Activity
Transcribe, word for word and without additions, each line below from the one containing "Asis Percales" through the one containing "Technischen Hochschule Mannheim", both ends included.

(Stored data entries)
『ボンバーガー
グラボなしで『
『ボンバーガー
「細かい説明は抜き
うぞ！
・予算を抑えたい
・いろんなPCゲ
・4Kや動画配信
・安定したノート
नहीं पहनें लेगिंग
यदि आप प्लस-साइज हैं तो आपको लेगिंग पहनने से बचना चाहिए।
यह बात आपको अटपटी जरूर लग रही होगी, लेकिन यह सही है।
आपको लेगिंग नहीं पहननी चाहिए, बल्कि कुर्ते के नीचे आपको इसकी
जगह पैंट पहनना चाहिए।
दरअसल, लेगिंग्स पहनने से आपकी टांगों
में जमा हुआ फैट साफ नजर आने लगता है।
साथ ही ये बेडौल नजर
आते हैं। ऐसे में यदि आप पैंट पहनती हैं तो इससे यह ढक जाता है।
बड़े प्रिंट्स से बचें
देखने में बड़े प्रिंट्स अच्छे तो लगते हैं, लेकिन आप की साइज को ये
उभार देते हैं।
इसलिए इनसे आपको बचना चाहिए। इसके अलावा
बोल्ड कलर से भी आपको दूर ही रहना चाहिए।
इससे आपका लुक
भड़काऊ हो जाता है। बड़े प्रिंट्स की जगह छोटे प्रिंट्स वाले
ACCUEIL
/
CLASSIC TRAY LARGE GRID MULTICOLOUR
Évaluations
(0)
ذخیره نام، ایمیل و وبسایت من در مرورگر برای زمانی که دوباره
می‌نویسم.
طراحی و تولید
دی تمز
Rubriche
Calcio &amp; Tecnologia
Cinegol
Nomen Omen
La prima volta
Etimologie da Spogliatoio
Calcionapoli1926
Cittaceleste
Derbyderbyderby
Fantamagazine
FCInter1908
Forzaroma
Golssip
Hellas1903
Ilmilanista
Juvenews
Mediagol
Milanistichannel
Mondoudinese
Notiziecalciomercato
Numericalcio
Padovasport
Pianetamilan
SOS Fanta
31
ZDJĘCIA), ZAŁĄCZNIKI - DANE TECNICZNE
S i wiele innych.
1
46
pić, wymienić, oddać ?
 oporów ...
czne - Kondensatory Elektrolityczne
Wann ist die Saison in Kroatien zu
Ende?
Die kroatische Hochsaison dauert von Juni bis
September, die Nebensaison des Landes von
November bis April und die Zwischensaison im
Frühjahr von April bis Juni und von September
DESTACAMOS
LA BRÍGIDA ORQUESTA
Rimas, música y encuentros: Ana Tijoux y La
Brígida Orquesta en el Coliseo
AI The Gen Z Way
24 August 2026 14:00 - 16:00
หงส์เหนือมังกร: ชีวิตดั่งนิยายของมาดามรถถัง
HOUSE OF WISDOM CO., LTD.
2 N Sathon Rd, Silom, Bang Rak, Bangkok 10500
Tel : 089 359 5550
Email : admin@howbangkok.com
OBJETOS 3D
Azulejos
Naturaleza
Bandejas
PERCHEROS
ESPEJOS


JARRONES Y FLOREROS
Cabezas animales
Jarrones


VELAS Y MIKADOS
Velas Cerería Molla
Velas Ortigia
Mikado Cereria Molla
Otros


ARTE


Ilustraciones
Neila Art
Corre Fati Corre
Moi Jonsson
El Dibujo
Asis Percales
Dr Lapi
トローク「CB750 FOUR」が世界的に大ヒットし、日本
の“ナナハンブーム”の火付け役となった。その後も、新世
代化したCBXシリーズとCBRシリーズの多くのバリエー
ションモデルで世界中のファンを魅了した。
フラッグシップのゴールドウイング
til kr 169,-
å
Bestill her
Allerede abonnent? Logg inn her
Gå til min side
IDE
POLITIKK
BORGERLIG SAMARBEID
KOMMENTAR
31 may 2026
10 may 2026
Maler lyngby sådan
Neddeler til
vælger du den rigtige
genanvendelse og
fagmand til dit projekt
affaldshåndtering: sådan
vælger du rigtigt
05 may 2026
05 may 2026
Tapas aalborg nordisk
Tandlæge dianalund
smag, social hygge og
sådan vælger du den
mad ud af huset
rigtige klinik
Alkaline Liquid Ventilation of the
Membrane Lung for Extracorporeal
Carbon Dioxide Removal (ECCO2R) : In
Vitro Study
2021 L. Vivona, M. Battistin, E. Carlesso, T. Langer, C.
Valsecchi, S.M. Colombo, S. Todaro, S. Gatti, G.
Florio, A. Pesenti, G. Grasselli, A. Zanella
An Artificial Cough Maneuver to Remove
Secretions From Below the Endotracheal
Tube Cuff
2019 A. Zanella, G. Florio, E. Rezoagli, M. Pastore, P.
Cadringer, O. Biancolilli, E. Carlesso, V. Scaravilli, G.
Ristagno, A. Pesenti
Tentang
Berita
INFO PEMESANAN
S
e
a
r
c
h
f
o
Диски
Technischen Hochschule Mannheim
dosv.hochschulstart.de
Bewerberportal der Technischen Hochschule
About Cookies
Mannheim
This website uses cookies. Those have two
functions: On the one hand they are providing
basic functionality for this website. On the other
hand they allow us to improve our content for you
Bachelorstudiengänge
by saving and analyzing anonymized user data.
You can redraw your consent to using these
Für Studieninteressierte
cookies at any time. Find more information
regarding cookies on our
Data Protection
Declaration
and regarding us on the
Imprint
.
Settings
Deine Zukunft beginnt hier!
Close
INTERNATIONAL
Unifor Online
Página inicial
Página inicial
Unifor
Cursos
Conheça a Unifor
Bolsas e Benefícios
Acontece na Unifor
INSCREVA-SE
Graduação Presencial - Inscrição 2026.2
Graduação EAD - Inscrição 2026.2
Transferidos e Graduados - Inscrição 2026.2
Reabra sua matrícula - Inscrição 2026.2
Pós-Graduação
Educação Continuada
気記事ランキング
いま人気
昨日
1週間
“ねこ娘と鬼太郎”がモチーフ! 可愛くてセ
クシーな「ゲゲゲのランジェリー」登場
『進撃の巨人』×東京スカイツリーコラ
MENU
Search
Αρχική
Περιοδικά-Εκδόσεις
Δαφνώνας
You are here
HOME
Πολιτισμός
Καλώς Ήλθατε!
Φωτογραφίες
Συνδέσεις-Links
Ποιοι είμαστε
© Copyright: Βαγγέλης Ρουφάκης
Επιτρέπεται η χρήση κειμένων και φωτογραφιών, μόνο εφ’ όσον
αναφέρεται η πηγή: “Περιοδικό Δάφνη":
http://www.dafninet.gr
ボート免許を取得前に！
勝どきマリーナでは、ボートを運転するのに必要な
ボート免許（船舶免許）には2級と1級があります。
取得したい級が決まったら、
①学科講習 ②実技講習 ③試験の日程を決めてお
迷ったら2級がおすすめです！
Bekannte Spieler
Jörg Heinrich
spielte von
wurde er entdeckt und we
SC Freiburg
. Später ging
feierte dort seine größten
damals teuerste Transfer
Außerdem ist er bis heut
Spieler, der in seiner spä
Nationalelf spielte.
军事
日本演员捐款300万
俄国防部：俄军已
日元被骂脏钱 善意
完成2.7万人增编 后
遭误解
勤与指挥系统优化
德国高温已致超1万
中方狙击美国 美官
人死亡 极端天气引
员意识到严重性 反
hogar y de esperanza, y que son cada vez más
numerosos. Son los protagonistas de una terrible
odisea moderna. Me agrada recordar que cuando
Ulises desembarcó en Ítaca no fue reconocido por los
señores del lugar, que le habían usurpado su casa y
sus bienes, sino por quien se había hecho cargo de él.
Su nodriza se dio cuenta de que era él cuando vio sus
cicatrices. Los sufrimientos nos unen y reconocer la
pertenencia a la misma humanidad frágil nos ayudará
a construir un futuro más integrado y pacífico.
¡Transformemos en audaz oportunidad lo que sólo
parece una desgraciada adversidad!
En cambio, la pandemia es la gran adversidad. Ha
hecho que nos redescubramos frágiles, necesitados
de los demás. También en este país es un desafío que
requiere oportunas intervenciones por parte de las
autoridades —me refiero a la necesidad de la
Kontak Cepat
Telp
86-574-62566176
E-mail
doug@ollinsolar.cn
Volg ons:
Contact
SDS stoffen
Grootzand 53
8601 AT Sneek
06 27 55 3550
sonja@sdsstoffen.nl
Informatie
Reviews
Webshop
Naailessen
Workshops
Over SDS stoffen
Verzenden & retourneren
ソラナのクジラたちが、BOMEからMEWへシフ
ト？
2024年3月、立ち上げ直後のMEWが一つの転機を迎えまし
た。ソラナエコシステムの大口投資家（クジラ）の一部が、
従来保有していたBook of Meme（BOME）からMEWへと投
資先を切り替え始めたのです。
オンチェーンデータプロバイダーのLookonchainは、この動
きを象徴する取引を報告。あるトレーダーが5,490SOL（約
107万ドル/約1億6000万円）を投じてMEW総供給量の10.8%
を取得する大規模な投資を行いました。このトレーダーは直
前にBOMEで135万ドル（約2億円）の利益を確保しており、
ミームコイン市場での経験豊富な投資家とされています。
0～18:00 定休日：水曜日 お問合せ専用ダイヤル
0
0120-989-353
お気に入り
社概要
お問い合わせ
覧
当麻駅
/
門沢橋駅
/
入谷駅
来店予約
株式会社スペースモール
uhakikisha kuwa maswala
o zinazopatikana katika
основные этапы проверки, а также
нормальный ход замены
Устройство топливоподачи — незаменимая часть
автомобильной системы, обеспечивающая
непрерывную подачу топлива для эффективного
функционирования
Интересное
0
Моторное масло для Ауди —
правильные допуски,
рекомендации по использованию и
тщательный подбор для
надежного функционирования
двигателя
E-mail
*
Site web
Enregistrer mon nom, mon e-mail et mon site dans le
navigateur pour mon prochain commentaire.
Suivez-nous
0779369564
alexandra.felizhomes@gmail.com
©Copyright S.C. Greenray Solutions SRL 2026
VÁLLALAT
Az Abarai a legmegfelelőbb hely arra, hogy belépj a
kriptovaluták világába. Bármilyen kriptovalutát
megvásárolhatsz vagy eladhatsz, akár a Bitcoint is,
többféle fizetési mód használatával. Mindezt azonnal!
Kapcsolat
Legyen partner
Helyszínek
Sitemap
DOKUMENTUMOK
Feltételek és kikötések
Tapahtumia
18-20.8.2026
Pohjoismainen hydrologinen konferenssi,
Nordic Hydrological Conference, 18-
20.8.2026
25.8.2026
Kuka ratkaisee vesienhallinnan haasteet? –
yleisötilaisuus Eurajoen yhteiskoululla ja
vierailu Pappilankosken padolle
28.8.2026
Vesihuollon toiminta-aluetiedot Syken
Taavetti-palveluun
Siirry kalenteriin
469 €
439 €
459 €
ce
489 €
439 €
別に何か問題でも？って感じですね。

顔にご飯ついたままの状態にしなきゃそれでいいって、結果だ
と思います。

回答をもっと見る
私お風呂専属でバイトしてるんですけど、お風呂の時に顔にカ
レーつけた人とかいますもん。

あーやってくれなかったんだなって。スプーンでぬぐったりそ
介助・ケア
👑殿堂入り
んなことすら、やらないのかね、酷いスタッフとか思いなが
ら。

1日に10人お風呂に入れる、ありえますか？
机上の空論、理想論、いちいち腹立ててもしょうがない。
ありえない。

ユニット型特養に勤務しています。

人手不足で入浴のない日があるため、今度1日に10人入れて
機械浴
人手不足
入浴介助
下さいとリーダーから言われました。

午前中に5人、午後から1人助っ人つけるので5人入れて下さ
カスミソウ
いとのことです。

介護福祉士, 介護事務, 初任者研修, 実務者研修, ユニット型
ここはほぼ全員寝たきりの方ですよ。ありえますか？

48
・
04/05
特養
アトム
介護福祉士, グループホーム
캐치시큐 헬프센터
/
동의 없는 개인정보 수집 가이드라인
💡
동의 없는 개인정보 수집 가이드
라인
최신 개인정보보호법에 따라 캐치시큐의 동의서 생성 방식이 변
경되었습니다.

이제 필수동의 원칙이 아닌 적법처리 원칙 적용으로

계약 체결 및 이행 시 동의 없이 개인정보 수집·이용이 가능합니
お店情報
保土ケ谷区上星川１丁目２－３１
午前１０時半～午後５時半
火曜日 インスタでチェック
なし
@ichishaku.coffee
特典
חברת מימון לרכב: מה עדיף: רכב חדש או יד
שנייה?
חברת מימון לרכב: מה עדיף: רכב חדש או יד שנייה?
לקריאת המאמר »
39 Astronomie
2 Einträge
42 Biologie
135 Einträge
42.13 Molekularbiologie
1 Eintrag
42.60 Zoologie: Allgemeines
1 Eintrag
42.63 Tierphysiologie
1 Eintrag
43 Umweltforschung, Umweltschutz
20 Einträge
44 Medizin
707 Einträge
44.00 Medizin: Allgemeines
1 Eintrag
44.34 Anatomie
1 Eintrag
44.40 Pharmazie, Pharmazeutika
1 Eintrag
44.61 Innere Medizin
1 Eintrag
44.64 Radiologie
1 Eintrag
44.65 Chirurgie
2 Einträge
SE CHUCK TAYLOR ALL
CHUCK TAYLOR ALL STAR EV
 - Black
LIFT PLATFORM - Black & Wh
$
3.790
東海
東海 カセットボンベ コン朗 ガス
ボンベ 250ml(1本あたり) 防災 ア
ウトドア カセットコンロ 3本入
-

Solution to this task
Asis Percales
Dr Lapi
トローク「CB750 FOUR」が世界的に大ヒットし、日本
の“ナナハンブーム”の火付け役となった。その後も、新世
代化したCBXシリーズとCBRシリーズの多くのバリエー
ションモデルで世界中のファンを魅了した。
フラッグシップのゴールドウイング
til kr 169,-
å
Bestill her
Allerede abonnent? Logg inn her
Gå til min side
IDE
POLITIKK
BORGERLIG SAMARBEID
KOMMENTAR
31 may 2026
10 may 2026
Maler lyngby sådan
Neddeler til
vælger du den rigtige
genanvendelse og
fagmand til dit projekt
affaldshåndtering: sådan
vælger du rigtigt
05 may 2026
05 may 2026
Tapas aalborg nordisk
Tandlæge dianalund
smag, social hygge og
sådan vælger du den
mad ud af huset
rigtige klinik
Alkaline Liquid Ventilation of the
Membrane Lung for Extracorporeal
Carbon Dioxide Removal (ECCO2R) : In
Vitro Study
2021 L. Vivona, M. Battistin, E. Carlesso, T. Langer, C.
Valsecchi, S.M. Colombo, S. Todaro, S. Gatti, G.
Florio, A. Pesenti, G. Grasselli, A. Zanella
An Artificial Cough Maneuver to Remove
Secretions From Below the Endotracheal
Tube Cuff
2019 A. Zanella, G. Florio, E. Rezoagli, M. Pastore, P.
Cadringer, O. Biancolilli, E. Carlesso, V. Scaravilli, G.
Ristagno, A. Pesenti
Tentang
Berita
INFO PEMESANAN
S
e
a
r
c
h
f
o
Диски
Technischen Hochschule Mannheim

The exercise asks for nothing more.